[WHAT IS ASKED]: Could you put the lines in the items below, from the one containing "county / district: Kauai" through the one containing "name author: Gaudich.", into a JSON list of strings, one string per line and no blank lines?

[RECORDED INFORMATION]:

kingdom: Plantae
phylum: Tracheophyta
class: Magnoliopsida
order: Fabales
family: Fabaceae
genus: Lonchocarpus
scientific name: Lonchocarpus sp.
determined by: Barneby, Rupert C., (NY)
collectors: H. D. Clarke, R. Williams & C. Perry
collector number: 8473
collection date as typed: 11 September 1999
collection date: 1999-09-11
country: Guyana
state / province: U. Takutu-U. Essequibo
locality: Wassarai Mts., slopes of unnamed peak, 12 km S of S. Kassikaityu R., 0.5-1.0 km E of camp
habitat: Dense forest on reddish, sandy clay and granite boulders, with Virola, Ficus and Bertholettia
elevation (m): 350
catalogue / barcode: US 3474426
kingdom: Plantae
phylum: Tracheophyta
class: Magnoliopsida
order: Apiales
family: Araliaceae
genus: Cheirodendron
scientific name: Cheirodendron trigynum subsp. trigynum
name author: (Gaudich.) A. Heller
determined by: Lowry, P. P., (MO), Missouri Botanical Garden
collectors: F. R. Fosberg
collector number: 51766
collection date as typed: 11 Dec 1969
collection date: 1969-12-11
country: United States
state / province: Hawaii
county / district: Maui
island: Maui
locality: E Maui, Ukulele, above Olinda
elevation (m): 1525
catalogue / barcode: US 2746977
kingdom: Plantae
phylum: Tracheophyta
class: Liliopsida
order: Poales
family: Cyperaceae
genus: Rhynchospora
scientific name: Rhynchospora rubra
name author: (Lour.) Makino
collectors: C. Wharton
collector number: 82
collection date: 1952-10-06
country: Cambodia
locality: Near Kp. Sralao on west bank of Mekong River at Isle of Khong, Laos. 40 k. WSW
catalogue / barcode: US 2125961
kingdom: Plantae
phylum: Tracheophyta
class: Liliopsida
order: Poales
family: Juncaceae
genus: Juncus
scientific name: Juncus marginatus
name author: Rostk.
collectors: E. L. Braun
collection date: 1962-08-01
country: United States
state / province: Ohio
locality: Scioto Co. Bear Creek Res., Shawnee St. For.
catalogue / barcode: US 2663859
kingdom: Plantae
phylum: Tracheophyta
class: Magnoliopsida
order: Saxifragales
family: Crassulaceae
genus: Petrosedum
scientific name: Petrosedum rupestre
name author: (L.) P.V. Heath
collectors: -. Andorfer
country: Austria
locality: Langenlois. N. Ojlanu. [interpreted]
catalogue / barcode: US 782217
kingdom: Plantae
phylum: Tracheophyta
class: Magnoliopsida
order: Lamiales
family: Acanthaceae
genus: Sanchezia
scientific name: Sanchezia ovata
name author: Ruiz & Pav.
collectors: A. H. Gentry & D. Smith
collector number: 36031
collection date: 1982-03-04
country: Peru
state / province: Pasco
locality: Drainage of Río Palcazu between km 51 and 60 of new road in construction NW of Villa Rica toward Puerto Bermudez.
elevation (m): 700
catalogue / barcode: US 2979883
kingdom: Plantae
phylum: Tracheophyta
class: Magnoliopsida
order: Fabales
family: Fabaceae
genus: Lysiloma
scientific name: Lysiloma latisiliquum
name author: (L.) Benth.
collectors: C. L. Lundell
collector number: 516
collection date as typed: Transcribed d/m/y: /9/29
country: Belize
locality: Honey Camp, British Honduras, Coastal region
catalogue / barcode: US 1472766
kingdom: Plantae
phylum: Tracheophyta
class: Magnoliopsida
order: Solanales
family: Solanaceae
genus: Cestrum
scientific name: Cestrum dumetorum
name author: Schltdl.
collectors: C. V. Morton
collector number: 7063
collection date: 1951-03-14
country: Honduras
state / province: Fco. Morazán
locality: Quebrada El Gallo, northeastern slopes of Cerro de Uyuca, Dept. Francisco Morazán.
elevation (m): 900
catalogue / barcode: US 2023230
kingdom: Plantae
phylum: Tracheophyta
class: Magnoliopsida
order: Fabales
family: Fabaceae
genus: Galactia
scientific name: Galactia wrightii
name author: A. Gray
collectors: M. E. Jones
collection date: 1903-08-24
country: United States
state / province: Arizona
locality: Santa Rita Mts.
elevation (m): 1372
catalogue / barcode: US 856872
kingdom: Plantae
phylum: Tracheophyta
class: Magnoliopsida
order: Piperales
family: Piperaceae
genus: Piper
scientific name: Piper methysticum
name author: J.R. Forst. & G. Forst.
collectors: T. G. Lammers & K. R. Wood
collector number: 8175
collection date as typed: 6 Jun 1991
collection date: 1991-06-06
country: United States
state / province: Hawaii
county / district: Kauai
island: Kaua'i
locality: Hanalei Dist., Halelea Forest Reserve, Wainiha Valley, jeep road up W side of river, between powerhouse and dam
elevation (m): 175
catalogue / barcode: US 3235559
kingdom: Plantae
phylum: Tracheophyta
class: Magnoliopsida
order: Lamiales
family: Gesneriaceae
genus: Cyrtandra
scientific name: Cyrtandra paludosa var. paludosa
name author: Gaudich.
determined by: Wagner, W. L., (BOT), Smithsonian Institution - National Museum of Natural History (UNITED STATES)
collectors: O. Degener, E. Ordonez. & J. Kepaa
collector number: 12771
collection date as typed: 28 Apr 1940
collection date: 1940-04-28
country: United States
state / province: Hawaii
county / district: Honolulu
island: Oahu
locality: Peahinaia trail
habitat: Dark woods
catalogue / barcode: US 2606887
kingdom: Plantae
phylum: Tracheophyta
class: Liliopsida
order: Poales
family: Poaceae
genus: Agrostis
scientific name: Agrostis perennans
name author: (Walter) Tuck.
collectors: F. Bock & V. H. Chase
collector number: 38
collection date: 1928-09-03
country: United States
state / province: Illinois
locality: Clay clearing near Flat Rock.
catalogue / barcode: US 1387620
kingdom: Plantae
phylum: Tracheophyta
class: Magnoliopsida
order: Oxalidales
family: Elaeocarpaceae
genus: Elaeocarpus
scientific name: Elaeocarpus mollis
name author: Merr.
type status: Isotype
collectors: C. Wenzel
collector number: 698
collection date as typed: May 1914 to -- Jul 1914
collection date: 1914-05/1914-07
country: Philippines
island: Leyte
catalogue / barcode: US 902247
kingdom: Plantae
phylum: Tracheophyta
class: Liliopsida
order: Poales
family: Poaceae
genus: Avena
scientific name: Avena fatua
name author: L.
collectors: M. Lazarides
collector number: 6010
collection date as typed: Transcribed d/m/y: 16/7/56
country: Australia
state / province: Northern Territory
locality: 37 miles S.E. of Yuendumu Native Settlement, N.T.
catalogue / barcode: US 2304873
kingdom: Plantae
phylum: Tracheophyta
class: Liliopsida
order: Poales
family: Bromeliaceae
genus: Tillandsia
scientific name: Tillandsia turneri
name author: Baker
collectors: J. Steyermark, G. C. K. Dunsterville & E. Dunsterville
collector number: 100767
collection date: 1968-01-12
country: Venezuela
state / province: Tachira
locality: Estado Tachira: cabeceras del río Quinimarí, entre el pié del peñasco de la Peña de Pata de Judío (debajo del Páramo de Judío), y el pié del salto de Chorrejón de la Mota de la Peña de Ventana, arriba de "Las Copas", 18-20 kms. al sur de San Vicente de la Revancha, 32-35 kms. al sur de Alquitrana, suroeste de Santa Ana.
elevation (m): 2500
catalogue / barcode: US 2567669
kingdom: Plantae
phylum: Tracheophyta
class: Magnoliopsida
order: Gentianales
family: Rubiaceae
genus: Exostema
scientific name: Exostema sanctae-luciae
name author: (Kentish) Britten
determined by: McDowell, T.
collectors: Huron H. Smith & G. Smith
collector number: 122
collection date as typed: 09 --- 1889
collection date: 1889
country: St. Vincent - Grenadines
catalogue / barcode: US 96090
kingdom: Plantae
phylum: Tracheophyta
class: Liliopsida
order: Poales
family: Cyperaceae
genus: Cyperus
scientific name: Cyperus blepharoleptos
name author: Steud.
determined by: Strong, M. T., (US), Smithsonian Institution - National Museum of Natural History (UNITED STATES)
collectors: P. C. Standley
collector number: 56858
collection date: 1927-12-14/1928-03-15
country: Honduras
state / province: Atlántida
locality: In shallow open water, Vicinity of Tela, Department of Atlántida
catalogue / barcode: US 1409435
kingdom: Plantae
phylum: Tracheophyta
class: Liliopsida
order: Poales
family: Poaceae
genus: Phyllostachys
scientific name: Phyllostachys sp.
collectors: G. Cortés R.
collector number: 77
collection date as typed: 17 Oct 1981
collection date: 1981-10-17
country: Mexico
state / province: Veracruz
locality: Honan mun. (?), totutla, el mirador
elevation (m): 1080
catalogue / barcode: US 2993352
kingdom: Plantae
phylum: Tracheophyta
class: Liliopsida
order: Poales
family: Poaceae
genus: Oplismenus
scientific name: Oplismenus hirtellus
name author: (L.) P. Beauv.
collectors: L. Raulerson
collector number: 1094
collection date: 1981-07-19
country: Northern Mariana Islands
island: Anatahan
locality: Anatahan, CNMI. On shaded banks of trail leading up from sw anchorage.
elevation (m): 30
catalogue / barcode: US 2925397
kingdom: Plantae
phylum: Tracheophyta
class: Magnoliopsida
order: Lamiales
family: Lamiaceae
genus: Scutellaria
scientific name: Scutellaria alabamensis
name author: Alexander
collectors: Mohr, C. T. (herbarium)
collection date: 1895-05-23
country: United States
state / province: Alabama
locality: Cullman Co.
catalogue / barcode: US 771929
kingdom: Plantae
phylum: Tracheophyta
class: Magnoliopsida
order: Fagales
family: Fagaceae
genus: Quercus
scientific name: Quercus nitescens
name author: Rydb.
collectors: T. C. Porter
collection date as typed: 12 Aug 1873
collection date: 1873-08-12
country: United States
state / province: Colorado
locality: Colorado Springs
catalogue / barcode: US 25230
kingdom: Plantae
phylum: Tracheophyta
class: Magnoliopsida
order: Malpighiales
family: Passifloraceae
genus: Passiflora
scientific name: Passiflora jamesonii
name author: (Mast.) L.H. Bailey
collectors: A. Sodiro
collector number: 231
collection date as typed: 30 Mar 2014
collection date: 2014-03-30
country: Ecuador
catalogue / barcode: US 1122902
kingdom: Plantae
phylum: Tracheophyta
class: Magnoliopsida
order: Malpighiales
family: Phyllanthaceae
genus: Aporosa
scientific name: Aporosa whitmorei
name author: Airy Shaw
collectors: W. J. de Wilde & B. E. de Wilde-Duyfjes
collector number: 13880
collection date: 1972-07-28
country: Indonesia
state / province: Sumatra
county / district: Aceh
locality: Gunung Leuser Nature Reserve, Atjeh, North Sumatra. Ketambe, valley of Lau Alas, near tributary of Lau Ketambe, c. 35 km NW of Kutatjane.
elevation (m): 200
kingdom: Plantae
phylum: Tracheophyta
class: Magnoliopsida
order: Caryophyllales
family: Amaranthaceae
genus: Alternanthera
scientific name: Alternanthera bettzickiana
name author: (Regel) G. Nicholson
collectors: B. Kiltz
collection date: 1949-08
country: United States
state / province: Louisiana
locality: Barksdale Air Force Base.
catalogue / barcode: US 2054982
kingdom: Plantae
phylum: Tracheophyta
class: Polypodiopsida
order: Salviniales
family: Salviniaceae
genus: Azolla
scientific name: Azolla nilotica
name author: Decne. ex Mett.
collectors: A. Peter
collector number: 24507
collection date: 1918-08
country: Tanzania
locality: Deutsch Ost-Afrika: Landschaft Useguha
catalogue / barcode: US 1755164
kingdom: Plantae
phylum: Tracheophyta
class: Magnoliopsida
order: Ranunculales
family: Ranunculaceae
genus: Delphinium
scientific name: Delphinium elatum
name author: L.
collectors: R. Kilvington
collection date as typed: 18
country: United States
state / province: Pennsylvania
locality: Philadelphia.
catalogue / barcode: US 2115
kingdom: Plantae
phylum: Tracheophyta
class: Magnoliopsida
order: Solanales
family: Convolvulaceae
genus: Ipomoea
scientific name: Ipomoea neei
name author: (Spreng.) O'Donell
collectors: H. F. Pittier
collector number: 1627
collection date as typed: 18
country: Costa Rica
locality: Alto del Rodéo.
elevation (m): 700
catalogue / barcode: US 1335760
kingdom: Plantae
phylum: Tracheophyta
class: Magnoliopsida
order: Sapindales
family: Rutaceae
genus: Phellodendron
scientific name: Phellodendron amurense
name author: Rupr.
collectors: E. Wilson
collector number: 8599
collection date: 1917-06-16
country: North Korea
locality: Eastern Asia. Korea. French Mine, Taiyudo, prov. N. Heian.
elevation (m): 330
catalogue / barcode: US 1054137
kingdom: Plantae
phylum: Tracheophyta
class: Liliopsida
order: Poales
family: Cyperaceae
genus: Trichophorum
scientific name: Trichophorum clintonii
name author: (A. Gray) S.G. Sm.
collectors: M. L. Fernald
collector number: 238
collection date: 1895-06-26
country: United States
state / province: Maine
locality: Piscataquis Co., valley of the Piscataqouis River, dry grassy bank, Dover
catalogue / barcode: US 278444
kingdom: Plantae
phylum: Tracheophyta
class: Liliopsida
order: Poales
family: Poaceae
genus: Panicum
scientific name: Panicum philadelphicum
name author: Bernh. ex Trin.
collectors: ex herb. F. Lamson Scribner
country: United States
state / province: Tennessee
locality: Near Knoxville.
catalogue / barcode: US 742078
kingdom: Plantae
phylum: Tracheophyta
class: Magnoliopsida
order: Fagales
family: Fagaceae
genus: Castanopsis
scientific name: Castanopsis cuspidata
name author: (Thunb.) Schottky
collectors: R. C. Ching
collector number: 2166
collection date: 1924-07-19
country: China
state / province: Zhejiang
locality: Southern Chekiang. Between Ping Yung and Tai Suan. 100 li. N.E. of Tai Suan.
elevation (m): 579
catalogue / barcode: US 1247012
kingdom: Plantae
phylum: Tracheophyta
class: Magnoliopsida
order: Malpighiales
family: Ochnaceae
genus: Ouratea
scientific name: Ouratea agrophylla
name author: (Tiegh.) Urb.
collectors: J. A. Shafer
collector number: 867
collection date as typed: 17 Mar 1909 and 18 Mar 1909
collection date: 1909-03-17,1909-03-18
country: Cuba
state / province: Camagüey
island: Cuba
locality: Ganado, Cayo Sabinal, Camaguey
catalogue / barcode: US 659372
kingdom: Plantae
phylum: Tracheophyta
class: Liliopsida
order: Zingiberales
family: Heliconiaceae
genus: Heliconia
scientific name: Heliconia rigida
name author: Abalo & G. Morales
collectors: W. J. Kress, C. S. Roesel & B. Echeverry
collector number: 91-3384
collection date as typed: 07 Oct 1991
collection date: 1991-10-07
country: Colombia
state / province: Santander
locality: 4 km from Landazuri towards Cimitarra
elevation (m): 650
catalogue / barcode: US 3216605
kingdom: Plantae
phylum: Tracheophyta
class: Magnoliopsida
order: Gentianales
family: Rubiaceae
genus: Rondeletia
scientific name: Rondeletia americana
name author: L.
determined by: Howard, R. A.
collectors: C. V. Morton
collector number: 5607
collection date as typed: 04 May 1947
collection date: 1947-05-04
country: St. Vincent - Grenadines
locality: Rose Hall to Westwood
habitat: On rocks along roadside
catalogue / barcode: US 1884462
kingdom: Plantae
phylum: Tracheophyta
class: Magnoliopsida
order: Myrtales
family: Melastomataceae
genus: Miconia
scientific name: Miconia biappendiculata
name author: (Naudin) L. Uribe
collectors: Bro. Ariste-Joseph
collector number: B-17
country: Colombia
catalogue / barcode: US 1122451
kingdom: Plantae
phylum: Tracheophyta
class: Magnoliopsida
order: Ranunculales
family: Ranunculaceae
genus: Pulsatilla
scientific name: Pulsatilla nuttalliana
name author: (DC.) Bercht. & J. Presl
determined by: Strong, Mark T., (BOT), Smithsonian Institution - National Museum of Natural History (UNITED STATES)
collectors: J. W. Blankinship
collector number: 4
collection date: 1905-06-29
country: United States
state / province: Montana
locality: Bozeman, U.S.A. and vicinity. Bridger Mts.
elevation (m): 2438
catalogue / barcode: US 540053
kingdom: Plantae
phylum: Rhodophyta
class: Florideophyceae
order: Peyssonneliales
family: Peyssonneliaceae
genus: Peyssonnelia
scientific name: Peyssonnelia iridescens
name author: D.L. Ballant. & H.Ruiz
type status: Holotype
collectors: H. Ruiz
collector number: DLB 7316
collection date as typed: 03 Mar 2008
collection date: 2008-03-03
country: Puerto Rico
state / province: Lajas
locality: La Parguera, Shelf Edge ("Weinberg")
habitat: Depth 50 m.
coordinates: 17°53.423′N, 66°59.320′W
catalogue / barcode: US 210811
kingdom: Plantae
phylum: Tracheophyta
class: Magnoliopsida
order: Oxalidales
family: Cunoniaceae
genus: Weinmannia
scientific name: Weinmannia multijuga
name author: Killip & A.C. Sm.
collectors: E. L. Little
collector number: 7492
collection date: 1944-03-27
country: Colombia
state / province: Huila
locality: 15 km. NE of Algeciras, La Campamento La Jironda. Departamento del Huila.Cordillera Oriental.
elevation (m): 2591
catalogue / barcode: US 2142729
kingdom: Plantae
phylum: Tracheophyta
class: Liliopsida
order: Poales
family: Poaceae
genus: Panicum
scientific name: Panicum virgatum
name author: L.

[RESULT]:
[
  "county / district: Kauai",
  "island: Kaua'i",
  "locality: Hanalei Dist., Halelea Forest Reserve, Wainiha Valley, jeep road up W side of river, between powerhouse and dam",
  "elevation (m): 175",
  "catalogue / barcode: US 3235559",
  "kingdom: Plantae",
  "phylum: Tracheophyta",
  "class: Magnoliopsida",
  "order: Lamiales",
  "family: Gesneriaceae",
  "genus: Cyrtandra",
  "scientific name: Cyrtandra paludosa var. paludosa",
  "name author: Gaudich."
]